Mark felt rage, too. Like nothing he'd ever felt before. Like a storm erupting within. (41.16)
"Like a storm erupting within" is a good way to describe how the Flare fuels Mark's rage. The storm is inside his head, his blood, his arms, his legs—everything is ready to blow.
Something had changed for Mark. His thoughts were purely focused on the man in his grip and on making him pay for everything. The anger was like a fog that had filled his head. And he couldn't stop himself. (42.17)
This is the most hateful, rage-filled moment of the whole book. Mark gets so angry at some guy that he wants to torture him. Think this is because of the Flare? You betcha.
"This was… different. For a second it felt like it was Christmas morning, watching a guy get crushed to death." (45.43)
Hmm, that's… unsettling.
Mark doesn't let himself look at the boy. Instead he stares at the man who killed him, hatred clouding his vision. (47.6)
Here, Mark is staring at the man who killed Baxter. Though fear is probably the first thing most people would feel, Mark feels hatred, which points at how he's naturally filled with immense anger and frustration.
Mark started dragging him down the hallway, aware on some level that he himself had crossed into territory from which he wasn't sure he'd come back. (65.31)

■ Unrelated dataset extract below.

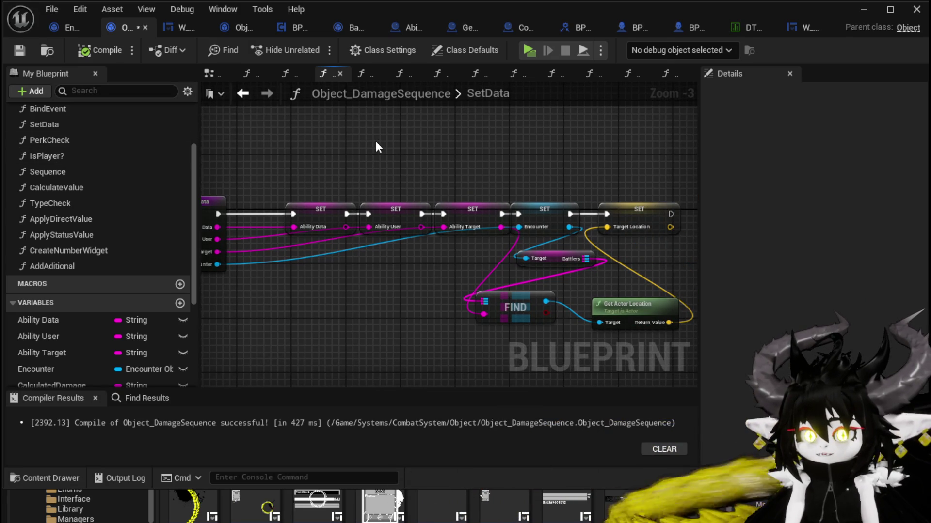
# - In the ApplyStatusValue function, nudge the second Append node slightly upward
pyautogui.doubleClick(118, 236)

Despite being aware that what he is doing is completely wrong, Mark can't push down the rage that erupts within him. Hmm, that ain't good.
Mark had never known such hatred for anyone, and in some faint part of his psyche he knew it wasn't quite rational. But he loathed the man, and wanted him dead. It was the only goal in his mind. (66.16)
Convinced Mark has anger issues yet? Well, we hope you are now.